-1 in a 1byte variable is 1111 1111 now when I try to printf it as if It was an unsigned integer I expect it to be 255 but some how It's treating it as if It was 4bytes all containing ones saying "0xff ff ff ff" which is 2 to the 32 minus 1 . why is that? and why it assumes the remaining 3 bytes as all ones?
#include "stdio.h"
int main ( ) {
char g = -1;
printf ( "g is %u \n" , g );
return 0;
}
CodePudding user response:
For starters in your program the type char behaves as the type signed char.
In this call
printf ( "b is %u \n" , g );
the expression g of the type char is promoted to the type int due to the integer promotions preserving the sign bit. The value -1 in an object of the type int for 2s complement system is represented like 0xff ff ff ff provided that sizeof( int ) is equal to 4..

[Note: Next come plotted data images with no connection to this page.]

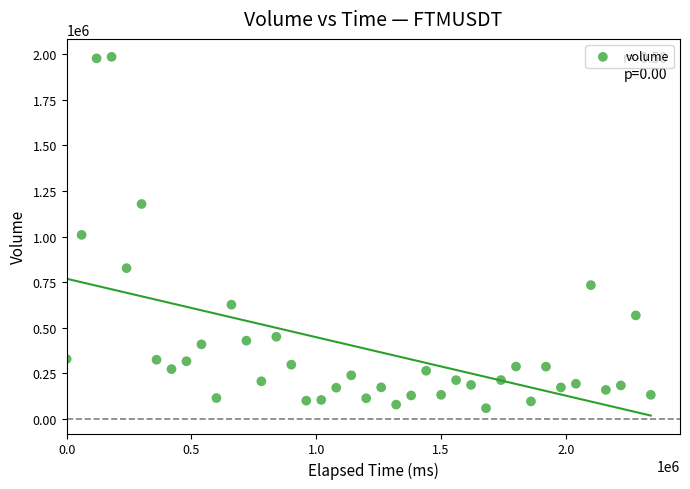

What is the range of X values (max minus min)?

2340000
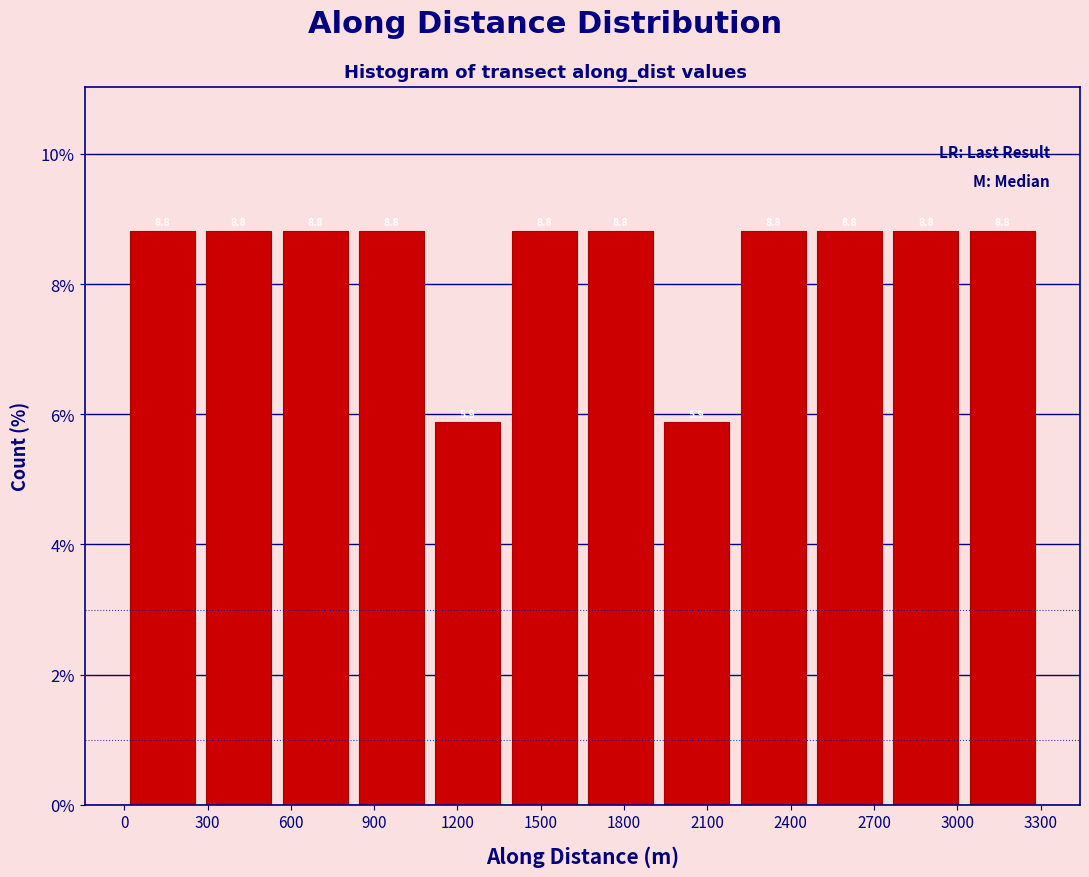

Reading left to right, list every bar in this chart as the range it spans on the x-axis followed by its height. The bar edges are not printed on the chart, so give them approximately, as read against the axis.

0 to 250: 8.8
250 to 550: 8.8
550 to 800: 8.8
800 to 1100: 8.8
1100 to 1350: 5.9
1350 to 1650: 8.8
1650 to 1900: 8.8
1900 to 2200: 5.9
2200 to 2450: 8.8
2450 to 2750: 8.8
2750 to 3000: 8.8
3000 to 3300: 8.8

It will more correctly to write
printf ( "b is %u \n" , ( unsigned int )g );
To get the expected result you need to write
printf ( "b is %u \n" , ( unsigned char )g );
CodePudding user response:
When you use the %u specifier with printf you are telling it to expect an int, which on your system is apparently 32-bits. So, -1 as a 32-bit int on your system is represented by 0xffffffff.
It then prints this as an unsigned int, giving you the result you're seeing.
As mentioned in the comments, replace the %u specifier with %hhu to avoid the promotion of your 8-bit signed value into a 32-bit signed value.
For a list of C printf specifiers, see this page on cplusplus.com.
The %h specifier indicates a short int which is 16-bits. The %hh specifier indicates a short short int or just char which is a single byte.